EXERCISE DIRECTIONS>
Say how many lines of these entries include the word "while", and answer with the number alone.

RECORDS SUPPLIED: Begin

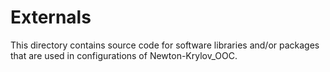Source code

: # Externals

This directory contains source code for software libraries and/or packages that are used
in configurations of Newton-Krylov_OOC.

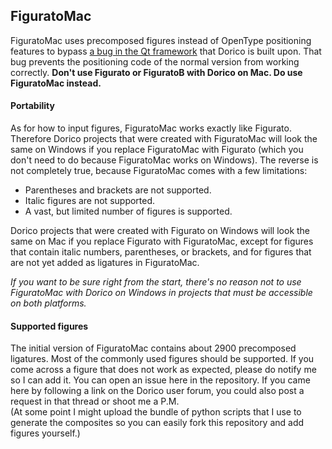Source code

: ## FiguratoMac
FiguratoMac uses precomposed figures instead of OpenType positioning features to bypass [a bug in the Qt framework](https://bugreports.qt.io/browse/QTBUG-69803) that Dorico is built upon. That bug prevents the positioning code of the normal version from working correctly. **Don't use Figurato or FiguratoB with Dorico on Mac. Do use FiguratoMac instead.**

#### Portability
As for how to input figures, FiguratoMac works exactly like Figurato. Therefore Dorico projects that were created with FiguratoMac will look the same on Windows if you replace FiguratoMac with Figurato (which you don't need to do because FiguratoMac works on Windows). The reverse is not completely true, because FiguratoMac comes with a few limitations:

- Parentheses and brackets are not supported.
- Italic figures are not supported.
- A vast, but limited number of figures is supported.

Dorico projects that were created with Figurato on Windows will look the same on Mac if you replace Figurato with FiguratoMac, except for figures that contain italic numbers, parentheses, or brackets, and for figures that are not yet added as ligatures in FiguratoMac.

*If you want to be sure right from the start, there's no reason not to use FiguratoMac with Dorico on Windows in projects that must be accessible on both platforms.*

#### Supported figures
The initial version of FiguratoMac contains about 2900 precomposed ligatures. Most of the commonly used figures should be supported. If you come across a figure that does not work as expected, please do notify me so I can add it. You can open an issue here in the repository. If you came here by following a link on the Dorico user forum, you could also post a request in that thread or shoot me a P.M.  
(At some point I might upload the bundle of python scripts that I use to generate the composites so you can easily fork this repository and add figures yourself.)
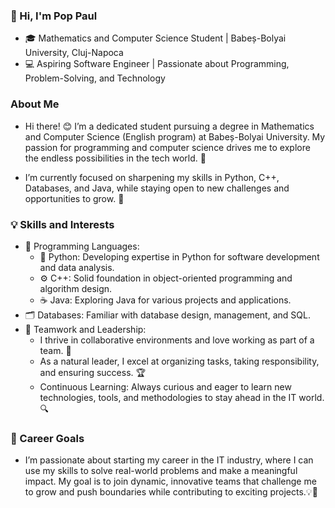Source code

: ### 👋 Hi, I'm Pop Paul

- 🎓 Mathematics and Computer Science Student | Babeș-Bolyai University, Cluj-Napoca
- 💻 Aspiring Software Engineer | Passionate about Programming, Problem-Solving, and Technology

### About Me
- Hi there! 😊 I’m a dedicated student pursuing a degree in Mathematics and Computer Science (English program) at Babeș-Bolyai University. My passion for programming and computer science drives me to explore the endless possibilities in the tech world. 🚀

- I’m currently focused on sharpening my skills in Python, C++, Databases, and Java, while staying open to new challenges and opportunities to grow. 🌟


### 💡 Skills and Interests
- 🔹 Programming Languages:
  - 🐍 Python: Developing expertise in Python for software development and data analysis.
  - ⚙️ C++: Solid foundation in object-oriented programming and algorithm design.
  - ☕ Java: Exploring Java for various projects and applications.
- 🗂️ Databases: Familiar with database design, management, and SQL.
- 🤝 Teamwork and Leadership:
   - I thrive in collaborative environments and love working as part of a team. 👥
   - As a natural leader, I excel at organizing tasks, taking responsibility, and ensuring success. 🏆
   - Continuous Learning: Always curious and eager to learn new technologies, tools, and methodologies to stay ahead in the IT world.🔍

### 🚀 Career Goals
- I’m passionate about starting my career in the IT industry, where I can use my skills to solve real-world problems and make a meaningful impact. My goal is to join dynamic, innovative teams that challenge me to grow and push boundaries while contributing to exciting projects.💡💼


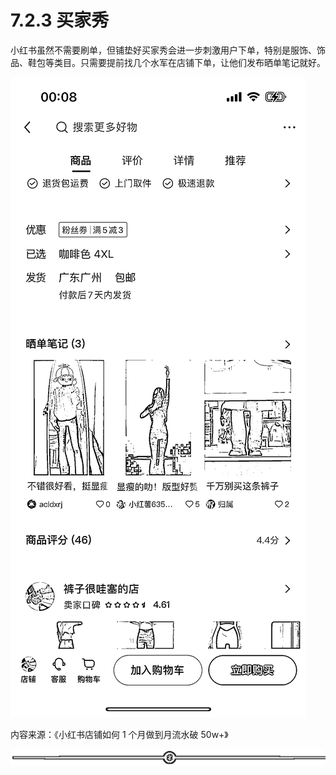 # 7.2.3 买家秀

小红书虽然不需要刷单，但铺垫好买家秀会进一步刺激用户下单，特别是服饰、饰品、鞋包等类目。只需要提前找几个水军在店铺下单，让他们发布晒单笔记就好。

![](img/aec3e3f7aade470616348fd15839c89c.png)

内容来源：《小红书店铺如何 1 个月做到月流水破 50w+》

![](img/f5f11c405b1ebfa42488ca1035ca05ad.png)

RECORDS SUPPLIED: End

ANSWER TO THIS TASK>
2